(CNN) The bipartisan outpouring of praise following the death on Sunday of Republican Bob Dole, the longtime Senate leader and former presidential nominee, mourned both a man and a more outwardly collegial era as Republicans drive the country toward another debt ceiling deadline crisis and party leadership downplays dangerous radicalism in its ranks.
The remembrances, though, often overlooked -- perhaps, ironically, in the name of a bygone decency -- Dole's complicated legacy. The Kansas native, who suffered grievous wounds on the battlefield during World War II before becoming a titan of late 20th century American political life, was in many ways emblematic of the Republican Party's souring stew.
Though Dole's career as a horse-trading legislator stands in stark contrast to Republican stonewalling over the last decade, he was a relatively early ally of then-candidate Donald Trump, endorsing him in May 2016, even as other old lions of the party held out, and was one of the few who attended the GOP convention that year in Cleveland. One of the primary drivers of the Americans With Disabilities Act 26 years earlier, Dole decided to stand with a candidate who openly mocked a disabled reporter. In the kindest assessment, Dole appeared to either misunderstand or underestimate the anti-democratic agenda of the right-wing movement that now dominates Republican politics.

◆ **TASKS TO CARRY OUT**:
1. Transcribe the passage of the article on Bob Dole that starts with "The remembrances, though, often" and goes on through "Party's souring stew.".
2. According to the article on Bob Dole, in which month and year did Dole endorse Donald Trump?

◆ **Source records**:
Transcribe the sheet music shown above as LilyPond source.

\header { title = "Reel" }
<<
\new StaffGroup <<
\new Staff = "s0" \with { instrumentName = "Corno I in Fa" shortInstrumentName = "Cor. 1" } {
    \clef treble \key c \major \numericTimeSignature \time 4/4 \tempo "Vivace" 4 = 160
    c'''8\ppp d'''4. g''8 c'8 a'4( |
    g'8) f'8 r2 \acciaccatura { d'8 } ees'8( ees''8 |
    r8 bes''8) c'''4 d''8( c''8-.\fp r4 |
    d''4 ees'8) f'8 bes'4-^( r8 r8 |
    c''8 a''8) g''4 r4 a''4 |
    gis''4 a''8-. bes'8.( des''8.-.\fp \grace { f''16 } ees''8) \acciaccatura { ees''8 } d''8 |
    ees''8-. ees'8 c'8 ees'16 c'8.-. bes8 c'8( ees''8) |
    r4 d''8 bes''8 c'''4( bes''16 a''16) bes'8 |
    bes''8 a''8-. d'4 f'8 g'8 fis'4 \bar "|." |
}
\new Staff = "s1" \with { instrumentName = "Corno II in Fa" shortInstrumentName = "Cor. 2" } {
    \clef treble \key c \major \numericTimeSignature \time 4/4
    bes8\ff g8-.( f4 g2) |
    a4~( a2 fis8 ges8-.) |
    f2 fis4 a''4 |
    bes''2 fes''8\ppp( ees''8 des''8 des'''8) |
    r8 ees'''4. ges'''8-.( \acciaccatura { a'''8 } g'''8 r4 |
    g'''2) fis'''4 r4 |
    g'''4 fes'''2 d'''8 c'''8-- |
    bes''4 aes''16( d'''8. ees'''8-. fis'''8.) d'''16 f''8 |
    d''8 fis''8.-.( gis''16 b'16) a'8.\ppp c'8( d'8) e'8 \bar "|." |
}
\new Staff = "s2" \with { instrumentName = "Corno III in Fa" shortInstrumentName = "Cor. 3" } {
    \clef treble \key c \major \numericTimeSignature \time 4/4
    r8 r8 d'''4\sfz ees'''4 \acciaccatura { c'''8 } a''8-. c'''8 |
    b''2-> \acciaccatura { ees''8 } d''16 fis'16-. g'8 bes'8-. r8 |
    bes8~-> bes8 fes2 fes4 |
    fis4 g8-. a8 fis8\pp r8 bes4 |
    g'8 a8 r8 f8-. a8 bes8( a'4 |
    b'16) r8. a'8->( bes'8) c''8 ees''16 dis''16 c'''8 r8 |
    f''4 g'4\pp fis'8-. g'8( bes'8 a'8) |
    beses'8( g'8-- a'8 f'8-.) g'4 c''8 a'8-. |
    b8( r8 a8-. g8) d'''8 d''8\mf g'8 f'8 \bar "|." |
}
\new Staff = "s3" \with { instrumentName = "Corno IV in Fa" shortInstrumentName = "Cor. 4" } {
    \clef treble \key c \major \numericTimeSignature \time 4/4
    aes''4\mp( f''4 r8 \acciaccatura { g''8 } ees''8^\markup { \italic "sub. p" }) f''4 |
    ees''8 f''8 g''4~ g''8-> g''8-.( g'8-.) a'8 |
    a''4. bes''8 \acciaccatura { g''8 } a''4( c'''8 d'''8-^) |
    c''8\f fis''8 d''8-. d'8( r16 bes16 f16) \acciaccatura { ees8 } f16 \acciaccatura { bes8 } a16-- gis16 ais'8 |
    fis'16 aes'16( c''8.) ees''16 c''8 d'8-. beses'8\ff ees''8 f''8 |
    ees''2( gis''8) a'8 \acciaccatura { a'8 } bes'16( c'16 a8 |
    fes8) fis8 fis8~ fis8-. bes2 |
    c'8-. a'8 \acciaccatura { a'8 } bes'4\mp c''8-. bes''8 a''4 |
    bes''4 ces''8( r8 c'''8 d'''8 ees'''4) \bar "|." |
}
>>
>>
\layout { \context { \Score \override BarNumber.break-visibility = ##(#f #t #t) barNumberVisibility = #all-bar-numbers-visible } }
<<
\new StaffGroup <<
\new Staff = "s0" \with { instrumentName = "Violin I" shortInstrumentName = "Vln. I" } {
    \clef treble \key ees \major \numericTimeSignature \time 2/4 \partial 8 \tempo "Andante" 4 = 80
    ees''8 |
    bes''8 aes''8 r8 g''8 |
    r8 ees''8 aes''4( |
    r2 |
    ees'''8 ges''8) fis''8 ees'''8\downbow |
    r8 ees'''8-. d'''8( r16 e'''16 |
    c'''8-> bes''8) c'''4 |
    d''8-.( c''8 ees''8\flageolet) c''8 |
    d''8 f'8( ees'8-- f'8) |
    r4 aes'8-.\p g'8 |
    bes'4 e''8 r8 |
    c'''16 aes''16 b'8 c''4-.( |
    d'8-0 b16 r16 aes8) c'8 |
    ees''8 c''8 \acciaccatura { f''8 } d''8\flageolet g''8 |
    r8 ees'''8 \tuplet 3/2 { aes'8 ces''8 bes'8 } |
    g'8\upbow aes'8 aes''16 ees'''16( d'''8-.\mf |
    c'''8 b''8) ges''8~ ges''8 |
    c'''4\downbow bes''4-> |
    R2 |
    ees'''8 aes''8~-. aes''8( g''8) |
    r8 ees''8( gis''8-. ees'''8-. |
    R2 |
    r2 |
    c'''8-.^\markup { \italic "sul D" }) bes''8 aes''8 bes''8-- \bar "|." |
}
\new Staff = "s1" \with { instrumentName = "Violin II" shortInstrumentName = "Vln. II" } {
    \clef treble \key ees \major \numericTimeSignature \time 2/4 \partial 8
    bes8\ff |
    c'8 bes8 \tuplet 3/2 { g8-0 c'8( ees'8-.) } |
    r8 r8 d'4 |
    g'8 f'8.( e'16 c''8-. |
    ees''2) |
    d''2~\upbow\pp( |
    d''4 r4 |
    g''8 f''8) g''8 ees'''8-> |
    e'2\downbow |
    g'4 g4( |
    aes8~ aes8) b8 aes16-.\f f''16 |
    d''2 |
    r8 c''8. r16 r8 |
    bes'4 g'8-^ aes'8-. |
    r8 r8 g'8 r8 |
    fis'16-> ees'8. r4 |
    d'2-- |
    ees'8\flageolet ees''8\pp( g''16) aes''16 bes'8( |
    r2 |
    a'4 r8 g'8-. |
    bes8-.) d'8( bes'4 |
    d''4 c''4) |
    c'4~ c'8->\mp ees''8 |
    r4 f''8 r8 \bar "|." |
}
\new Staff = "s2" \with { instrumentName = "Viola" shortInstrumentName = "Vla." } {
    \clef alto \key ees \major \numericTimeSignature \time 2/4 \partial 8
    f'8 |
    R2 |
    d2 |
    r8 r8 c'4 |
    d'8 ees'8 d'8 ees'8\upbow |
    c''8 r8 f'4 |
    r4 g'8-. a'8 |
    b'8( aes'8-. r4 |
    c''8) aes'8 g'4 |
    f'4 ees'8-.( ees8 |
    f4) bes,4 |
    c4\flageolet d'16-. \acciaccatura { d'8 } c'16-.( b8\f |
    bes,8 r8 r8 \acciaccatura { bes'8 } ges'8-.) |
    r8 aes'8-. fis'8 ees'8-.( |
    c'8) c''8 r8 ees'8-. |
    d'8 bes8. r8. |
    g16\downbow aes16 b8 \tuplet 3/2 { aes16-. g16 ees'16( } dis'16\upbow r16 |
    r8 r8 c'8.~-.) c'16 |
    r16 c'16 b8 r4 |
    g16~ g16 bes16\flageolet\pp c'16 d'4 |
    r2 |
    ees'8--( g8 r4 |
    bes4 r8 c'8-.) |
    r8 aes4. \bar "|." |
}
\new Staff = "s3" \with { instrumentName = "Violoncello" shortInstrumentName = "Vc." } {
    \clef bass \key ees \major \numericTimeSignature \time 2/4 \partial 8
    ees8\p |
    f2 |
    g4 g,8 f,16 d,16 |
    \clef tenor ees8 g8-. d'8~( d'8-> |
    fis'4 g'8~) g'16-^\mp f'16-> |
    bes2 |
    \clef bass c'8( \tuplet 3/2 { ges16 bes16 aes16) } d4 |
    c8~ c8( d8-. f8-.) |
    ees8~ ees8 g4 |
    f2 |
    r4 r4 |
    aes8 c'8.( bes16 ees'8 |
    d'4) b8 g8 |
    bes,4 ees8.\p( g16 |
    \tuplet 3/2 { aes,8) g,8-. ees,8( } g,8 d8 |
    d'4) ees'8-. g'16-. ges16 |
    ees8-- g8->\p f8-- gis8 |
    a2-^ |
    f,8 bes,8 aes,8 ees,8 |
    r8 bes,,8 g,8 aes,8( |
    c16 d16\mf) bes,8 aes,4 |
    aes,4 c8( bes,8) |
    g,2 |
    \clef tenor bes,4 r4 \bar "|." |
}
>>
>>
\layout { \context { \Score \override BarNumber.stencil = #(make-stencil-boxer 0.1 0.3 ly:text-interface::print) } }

◆ **FINAL RESULTS**:
1.
The remembrances, though, often overlooked -- perhaps, ironically, in the name of a bygone decency -- Dole's complicated legacy. The Kansas native, who suffered grievous wounds on the battlefield during World War II before becoming a titan of late 20th century American political life, was in many ways emblematic of the Republican Party's souring stew.

2. May 2016